Um tratamento adequado e em tempo útil pode levar à recuperação integral de um episódio de sépsis. No entanto, em grupos mais vulneráveis, ou quando a resposta ao tratamento é mais arrastada, podem existir sequelas de longa duração. “Por exemplo, é frequente que doentes mais idosos necessitem de internamento mais ou menos prolongado em unidades de reabilitação/cuidados continuados na fase de convalescença. Também doentes com estadias prolongadas em cuidados intensivos podem sofrer sequelas neurocognitivas a longo prazo. Talvez uma das sequelas mais relevantes seja a das infeções secundárias. Sabemos que os doentes com sépsis passam frequentemente por períodos mais ou menos profundos de depressão do sistema imunitário que os deixa altamente vulneráveis ao desenvolvimento de novas infeções”, adianta o GIS.

A terapêutica assenta em três pilares. “Em primeiro lugar, é necessária a instituição atempada de antibioterapia ativa contra o microrganismo causador da infeção. Particularmente nos casos de choque sético a instituição de antibioterapia apropriada é considerada uma medida emergente que deve ser realizada sempre que possível na primeira hora após o diagnóstico. Em segundo lugar, existem algumas infeções (por exemplo, aquelas que resultam de perfuração do intestino) nas quais a antibioterapia por si só não é suficiente e são necessárias medidas físicas (por exemplo, cirurgia) para resolver o problema.”

Por fim, há a necessidade de suportar as funções orgânicas em falência, o que pode ser feito através de muitas formas – a ventilação mecânica, fármacos vasopressores para doentes em choque, ou técnicas de diálise na insuficiência renal são algumas dessas formas.
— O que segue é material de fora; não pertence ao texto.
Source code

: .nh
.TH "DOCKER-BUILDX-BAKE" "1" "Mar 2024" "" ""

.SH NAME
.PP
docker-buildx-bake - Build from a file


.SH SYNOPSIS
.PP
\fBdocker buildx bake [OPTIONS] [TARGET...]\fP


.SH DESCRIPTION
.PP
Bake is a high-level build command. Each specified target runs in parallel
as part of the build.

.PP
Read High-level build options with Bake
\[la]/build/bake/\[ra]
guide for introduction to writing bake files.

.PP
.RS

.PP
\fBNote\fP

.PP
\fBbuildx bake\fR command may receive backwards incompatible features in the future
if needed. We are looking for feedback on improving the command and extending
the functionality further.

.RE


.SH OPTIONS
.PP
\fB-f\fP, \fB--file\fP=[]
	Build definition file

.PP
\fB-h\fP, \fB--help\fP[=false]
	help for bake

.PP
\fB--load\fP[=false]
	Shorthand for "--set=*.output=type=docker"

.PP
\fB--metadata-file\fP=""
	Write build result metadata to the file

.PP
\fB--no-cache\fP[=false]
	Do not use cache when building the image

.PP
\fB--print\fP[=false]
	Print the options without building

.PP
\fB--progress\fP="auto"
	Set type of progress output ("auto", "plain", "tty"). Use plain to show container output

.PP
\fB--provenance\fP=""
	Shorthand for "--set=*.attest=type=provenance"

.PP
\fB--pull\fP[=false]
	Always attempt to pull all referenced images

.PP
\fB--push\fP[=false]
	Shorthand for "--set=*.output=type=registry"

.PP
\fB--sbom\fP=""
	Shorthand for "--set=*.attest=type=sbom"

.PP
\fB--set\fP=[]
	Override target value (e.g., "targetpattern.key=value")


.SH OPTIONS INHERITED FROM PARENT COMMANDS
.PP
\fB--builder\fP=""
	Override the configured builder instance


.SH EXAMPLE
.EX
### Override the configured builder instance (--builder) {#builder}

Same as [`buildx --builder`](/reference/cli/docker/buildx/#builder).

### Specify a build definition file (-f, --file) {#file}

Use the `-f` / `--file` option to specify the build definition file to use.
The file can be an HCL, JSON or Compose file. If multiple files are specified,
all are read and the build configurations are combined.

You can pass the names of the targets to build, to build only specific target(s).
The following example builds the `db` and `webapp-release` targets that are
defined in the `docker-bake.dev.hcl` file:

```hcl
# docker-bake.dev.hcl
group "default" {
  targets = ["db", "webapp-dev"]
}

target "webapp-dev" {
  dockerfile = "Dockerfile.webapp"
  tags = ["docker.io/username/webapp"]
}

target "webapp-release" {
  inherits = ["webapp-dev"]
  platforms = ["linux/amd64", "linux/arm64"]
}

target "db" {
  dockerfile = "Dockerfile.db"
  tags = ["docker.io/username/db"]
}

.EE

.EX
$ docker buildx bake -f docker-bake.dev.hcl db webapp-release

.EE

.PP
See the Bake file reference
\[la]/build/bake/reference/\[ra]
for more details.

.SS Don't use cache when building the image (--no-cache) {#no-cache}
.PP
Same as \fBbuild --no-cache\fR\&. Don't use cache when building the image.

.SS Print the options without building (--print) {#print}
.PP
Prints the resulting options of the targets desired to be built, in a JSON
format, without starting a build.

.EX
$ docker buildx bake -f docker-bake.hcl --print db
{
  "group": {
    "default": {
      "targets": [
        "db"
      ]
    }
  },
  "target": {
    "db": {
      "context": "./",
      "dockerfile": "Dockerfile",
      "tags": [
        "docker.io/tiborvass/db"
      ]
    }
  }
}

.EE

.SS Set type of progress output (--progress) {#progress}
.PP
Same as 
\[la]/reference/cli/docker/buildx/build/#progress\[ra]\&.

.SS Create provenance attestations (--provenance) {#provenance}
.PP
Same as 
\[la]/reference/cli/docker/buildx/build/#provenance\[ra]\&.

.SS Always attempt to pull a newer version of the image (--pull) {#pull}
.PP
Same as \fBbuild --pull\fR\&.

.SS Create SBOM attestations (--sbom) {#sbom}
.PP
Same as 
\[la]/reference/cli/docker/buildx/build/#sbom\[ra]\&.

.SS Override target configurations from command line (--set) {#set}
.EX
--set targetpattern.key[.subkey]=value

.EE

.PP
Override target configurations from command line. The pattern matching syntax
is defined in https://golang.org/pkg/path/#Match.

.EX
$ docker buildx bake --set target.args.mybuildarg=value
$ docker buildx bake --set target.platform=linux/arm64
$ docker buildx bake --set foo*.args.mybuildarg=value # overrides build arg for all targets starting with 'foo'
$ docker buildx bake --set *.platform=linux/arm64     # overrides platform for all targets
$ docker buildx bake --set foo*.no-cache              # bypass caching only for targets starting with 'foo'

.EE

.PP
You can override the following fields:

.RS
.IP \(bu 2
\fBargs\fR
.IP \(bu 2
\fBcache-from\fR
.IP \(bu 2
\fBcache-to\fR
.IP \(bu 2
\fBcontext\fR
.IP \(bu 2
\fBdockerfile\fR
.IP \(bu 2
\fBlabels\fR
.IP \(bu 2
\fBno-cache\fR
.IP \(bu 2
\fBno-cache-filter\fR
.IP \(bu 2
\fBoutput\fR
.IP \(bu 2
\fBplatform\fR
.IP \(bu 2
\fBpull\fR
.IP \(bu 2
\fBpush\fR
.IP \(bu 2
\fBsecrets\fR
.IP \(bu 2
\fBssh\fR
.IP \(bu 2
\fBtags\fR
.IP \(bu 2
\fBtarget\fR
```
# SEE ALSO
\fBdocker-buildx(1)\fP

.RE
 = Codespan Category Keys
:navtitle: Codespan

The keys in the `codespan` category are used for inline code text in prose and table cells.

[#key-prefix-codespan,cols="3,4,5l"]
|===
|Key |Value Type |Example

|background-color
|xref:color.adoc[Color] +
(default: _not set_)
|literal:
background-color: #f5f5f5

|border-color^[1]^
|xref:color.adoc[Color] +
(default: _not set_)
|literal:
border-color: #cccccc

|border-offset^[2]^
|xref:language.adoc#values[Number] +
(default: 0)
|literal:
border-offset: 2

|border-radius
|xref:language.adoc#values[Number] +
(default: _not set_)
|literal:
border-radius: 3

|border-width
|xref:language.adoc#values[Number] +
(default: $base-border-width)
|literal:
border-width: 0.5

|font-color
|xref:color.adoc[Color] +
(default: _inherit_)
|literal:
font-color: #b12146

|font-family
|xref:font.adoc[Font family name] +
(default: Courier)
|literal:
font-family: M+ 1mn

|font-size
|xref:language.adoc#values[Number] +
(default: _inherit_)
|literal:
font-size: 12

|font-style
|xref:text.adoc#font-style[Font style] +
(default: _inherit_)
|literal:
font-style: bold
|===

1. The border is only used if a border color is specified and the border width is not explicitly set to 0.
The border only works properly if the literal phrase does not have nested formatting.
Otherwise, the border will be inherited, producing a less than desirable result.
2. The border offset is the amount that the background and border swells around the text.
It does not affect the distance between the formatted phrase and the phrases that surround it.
As consequências de uma sépsis podem perdurar. Os efeitos, a longo prazo, incluem danos permanentes nos órgãos afetados, bem como incapacidade física e cognitiva, estados de tristeza, dificuldade em deglutir, fadiga e fraqueza muscular, dificuldade em dormir, problemas de memória, dificuldade de concentração, ansiedade. Estados que se podem manter para o resto da vida.

A complexidade do diagnóstico e terapêutica levou a Direção-Geral da Saúde a publicar linhas orientadoras sobre a abordagem de casos de sépsis nos serviços de urgência. Este documento regulador da “Via Verde da Sépsis” foi publicado em 2010 e revisto em 2017 com a colaboração de vários especialistas nacionais na matéria.